Excerpts from a dataset

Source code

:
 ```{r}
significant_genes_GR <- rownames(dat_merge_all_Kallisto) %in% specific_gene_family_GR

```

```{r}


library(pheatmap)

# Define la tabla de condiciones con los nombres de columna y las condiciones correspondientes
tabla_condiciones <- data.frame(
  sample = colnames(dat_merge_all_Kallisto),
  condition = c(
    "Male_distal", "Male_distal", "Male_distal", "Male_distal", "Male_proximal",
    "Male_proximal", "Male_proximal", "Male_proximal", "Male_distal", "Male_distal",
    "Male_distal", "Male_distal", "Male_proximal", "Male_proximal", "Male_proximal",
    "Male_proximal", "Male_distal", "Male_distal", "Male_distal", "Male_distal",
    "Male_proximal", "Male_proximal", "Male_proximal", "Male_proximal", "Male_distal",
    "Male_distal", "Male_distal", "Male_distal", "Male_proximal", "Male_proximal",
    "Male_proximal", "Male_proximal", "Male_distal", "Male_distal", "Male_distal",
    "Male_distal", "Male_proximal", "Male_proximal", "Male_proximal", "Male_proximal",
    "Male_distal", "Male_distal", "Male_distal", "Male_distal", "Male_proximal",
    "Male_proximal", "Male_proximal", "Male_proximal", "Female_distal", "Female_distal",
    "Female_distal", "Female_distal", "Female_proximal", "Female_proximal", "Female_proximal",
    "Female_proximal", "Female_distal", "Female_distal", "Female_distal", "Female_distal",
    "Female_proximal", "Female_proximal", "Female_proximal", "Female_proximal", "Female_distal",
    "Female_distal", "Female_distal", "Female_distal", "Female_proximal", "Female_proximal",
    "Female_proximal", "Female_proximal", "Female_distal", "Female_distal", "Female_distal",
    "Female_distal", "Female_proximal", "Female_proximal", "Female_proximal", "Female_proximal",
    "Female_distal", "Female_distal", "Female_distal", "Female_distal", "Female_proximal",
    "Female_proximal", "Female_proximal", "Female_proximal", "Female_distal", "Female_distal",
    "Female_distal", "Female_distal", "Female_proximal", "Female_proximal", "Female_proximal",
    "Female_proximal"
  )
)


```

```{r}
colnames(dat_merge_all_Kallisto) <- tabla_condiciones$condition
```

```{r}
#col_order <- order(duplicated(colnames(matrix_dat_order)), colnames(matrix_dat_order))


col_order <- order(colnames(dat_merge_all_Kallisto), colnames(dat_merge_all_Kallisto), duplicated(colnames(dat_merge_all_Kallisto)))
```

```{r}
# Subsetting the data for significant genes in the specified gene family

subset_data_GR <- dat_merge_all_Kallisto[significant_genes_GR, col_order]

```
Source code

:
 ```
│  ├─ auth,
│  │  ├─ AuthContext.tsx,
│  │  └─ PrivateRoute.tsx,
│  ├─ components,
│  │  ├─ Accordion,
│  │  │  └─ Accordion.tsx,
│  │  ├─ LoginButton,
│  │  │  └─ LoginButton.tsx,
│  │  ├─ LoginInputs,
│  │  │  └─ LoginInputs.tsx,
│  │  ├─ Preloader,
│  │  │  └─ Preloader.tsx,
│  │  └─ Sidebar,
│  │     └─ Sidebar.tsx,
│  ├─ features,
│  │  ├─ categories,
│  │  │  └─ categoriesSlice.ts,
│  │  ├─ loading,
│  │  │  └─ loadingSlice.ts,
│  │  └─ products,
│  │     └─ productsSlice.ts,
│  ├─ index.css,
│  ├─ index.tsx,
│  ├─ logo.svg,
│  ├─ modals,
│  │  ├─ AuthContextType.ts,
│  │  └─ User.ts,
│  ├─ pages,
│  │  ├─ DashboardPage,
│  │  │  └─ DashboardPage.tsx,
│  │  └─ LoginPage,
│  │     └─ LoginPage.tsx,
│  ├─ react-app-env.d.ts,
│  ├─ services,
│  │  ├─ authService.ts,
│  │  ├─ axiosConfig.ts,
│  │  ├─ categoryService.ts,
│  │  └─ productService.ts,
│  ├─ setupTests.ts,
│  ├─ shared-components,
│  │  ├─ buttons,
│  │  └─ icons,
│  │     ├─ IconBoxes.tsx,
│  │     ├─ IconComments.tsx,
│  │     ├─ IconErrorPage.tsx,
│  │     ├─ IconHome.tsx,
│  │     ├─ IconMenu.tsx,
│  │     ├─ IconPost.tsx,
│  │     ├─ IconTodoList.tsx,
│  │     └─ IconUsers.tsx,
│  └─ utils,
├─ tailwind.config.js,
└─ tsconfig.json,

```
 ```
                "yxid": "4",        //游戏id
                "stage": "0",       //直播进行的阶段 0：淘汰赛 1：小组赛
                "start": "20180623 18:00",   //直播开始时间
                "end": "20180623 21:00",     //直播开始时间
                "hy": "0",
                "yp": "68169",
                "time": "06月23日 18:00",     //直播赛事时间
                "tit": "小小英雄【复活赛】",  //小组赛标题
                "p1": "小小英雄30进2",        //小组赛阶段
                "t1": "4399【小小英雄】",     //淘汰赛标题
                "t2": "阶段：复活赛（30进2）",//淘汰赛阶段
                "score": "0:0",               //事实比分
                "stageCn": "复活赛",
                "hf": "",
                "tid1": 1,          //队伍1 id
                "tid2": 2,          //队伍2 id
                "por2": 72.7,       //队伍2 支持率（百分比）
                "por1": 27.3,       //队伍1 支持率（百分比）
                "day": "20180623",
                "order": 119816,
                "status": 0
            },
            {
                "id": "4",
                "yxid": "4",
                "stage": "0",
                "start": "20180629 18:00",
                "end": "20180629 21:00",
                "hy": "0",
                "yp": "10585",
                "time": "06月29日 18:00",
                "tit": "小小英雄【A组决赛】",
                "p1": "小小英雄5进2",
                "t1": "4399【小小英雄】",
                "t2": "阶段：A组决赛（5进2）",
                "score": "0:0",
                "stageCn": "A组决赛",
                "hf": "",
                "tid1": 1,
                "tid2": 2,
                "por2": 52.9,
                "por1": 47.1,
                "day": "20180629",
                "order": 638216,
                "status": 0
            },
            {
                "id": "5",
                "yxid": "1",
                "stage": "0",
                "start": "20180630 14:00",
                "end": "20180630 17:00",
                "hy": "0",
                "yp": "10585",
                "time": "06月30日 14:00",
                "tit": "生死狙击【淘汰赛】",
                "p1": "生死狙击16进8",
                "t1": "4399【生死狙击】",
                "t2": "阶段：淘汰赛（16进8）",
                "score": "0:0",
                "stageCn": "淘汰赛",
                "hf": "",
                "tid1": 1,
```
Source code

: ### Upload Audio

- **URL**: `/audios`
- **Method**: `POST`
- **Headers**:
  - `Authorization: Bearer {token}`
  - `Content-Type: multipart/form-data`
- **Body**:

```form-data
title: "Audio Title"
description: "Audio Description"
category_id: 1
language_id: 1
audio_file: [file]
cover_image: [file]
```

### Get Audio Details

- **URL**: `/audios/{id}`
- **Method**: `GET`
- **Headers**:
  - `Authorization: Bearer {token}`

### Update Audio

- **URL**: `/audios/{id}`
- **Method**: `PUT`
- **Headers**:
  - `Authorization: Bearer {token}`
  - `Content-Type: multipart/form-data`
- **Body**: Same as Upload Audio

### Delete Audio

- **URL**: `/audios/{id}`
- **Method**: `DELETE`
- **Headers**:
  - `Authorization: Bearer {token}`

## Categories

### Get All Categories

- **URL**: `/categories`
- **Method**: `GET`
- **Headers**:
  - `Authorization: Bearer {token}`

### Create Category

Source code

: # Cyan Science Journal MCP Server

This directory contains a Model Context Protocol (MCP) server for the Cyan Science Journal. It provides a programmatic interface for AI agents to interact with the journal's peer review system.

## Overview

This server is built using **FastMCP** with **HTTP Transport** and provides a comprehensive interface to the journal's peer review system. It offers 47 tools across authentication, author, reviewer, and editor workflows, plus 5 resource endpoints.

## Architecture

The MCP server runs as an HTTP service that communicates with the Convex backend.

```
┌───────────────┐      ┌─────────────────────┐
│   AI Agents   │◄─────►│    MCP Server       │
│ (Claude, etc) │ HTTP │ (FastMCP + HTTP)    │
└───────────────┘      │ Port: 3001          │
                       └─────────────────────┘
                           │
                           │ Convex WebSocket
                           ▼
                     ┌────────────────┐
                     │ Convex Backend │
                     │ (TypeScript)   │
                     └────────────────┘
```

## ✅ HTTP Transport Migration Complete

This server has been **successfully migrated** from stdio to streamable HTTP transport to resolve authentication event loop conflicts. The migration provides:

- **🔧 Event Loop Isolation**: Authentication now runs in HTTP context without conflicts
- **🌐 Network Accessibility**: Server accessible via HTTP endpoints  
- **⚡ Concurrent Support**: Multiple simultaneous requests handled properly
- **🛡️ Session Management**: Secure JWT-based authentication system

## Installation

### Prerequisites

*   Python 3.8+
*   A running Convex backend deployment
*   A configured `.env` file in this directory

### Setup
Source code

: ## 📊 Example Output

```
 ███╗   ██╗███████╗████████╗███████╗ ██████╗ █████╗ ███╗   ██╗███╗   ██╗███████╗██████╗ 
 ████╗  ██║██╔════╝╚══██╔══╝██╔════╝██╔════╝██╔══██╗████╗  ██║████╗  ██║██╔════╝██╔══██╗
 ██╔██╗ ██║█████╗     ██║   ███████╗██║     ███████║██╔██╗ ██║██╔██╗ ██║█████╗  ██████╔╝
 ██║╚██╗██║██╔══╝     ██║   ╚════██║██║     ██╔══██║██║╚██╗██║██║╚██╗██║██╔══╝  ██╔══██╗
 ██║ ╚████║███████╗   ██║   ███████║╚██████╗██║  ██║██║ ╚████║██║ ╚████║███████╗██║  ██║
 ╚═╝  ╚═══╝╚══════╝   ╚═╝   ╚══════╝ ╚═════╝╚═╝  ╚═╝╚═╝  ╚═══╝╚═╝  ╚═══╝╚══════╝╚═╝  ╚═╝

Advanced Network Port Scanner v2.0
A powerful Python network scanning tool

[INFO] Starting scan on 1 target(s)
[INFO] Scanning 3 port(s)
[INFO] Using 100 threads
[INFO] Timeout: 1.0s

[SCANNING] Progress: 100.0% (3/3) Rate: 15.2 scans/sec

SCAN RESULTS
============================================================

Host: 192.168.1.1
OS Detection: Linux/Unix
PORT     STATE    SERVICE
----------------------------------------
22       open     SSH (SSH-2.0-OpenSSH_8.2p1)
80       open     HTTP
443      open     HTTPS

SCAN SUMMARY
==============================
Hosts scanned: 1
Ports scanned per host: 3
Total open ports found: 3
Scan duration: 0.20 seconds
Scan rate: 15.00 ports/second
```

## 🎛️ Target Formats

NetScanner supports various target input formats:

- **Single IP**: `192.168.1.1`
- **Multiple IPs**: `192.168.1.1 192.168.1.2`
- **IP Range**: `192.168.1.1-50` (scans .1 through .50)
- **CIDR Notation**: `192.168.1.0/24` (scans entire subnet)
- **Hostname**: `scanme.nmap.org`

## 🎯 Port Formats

# [Task prompt]
Take the line holding "(scans .1 through .50)" and all lines after it through the end of the data, and set them down exactly.

# [Solution to this exercise]
- **IP Range**: `192.168.1.1-50` (scans .1 through .50)
- **CIDR Notation**: `192.168.1.0/24` (scans entire subnet)
- **Hostname**: `scanme.nmap.org`

## 🎯 Port Formats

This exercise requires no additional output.